Чуткая, тяжкая, будто предгрозовая тишина пала на застолье. Красные, опухшие лица вельмож побледнели, хмельную радость в глазах вымел страх.
— Вы желаете мне жить до конца света? Так? Ну что ж… Да будет вечно милостив творец! — глухо, с неким ожесточением начал султан. — Когда пьют твое вино, едят твой хлеб, тогда легко восхвалять дающего. Ну, а сколько было вас, преданных, в другие часы? А? Султан Махмуд видит нутро всякого из вас! Видит, какие мысли вы таите в душе, какая корысть вами движет, какие козни зреют в головах! Многие тут сегодня сладкоречиво восхваляют султана, а вчера еще они же смерти желали ему! — Держась за колонку балдахина, султан сделал шаг вперед, и кто сидел близко — отпрянули. — Да! Кто проявляет истинную преданность, тот и заслужит преданность к себе, кто же строит козни, тот сам попадет в сети. Да, да! Кто роет яму султану Махмуду, сам угодит в эту яму! Султан же Махмуд всегда будет преданно служить истинной вере! Да, во имя веры единственно истинной он скоро дойдет на машрике до Кашмира, на магрибе [89] Машрик — восток; магриб — запад.
—до непокорного Сума дойдет. Дойдет! Нет на земле места, куда бы не дошло его войско, не дотянулся бы его меч!
Унсури как стоял у колонки балдахина, так и присел на ступеньку, у самых ног султана. Выкрикнул восторженно:
— Да сбудется сия великая мечта покровителя правоверных, десницы аллаха! Аминь!

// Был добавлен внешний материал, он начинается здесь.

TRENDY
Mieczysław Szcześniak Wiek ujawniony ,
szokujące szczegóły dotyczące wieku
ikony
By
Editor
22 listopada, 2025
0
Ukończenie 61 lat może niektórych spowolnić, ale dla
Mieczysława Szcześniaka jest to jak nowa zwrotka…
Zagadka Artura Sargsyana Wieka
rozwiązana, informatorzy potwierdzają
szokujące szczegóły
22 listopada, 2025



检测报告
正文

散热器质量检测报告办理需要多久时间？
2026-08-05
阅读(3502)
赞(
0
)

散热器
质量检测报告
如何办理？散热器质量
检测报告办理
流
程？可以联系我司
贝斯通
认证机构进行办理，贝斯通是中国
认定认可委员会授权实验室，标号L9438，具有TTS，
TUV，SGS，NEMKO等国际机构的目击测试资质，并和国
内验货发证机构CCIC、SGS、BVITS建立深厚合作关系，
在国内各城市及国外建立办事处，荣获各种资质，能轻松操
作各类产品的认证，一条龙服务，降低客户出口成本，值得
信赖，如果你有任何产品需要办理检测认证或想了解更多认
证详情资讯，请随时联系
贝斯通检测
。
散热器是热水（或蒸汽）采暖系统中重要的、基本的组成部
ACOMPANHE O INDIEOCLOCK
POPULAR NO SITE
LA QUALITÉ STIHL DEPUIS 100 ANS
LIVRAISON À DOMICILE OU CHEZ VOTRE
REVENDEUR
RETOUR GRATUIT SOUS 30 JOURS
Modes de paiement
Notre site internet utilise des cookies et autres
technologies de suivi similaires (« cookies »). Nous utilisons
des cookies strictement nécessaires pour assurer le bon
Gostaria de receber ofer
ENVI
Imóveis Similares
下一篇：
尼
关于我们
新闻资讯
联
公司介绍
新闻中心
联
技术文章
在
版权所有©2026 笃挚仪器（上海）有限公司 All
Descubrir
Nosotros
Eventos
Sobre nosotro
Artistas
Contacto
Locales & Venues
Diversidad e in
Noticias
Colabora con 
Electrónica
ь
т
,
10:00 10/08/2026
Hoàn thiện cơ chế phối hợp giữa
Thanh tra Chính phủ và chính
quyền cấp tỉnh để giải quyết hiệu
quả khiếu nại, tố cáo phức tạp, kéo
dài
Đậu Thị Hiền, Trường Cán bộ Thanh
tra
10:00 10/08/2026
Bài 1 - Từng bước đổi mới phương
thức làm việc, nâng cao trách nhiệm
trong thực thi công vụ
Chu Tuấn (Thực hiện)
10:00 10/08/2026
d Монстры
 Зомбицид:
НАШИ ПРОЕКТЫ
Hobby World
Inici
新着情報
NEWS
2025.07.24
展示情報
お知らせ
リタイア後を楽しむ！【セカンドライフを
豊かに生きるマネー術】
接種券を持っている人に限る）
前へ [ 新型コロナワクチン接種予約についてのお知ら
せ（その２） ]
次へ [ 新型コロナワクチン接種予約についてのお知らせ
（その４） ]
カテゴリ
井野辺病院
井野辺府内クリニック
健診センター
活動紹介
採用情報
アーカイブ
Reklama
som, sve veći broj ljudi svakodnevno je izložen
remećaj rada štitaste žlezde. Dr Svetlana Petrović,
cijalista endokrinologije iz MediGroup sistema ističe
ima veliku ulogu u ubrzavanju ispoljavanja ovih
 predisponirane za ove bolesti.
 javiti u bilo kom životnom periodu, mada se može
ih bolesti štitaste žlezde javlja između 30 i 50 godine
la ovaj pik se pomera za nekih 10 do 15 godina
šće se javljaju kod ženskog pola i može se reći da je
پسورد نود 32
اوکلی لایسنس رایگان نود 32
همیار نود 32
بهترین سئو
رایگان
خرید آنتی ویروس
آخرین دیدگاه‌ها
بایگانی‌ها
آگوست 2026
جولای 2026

И все вокруг, по-хмельному разрозненно, заголосили:
— Аминь! Аминь!
— Но если… у кого уста сладкие, а душа ядовита… если он пожелает нанести мне вред… — султан, не докончив, долгим прищуром стал разглядывать своих сановников, ожесточенно-внимательно, будто разыскивая спрятавшегося среди них злейшего своего врага. А сановники будто окаменели, как лягушки перед удавом. — …Ну, а где этот старый лис, главный визирь?
Абул Хасанак поспешил с ответом:
— Покровитель правоверных послал его на гору Сарандип, чтобы он доставил божественные плоды, о которых говорил великий исцелитель!
— И до сих пор его еще нет?
— Скоро должен вернуться, повелитель!
— Ах, так! — сказал султан, мотнув головой. — Тогда… вина!
Каждый из сидящих за дастарханом так и впился взором в султана, который продолжал стоять, обняв резной столбик балдахина.
Султан долго и осторожно выцеживал вино из чаши, поданной ему Хасанаком. Вернул чашу, снова воззрился на сановников.
— Ну, а… где тот нечестивый, злоязычный поэт… Маликул шараб? — спросил султан, и весь придворный люд испустил вздох облегчения: жертва названа, слава аллаху!
— Тот злоязычный стихоплет… — Абул Хасанак на мгновенье задумался. — Нечестивец — в грязной своей питейной. Валяется в собственной блевотине, благодетель!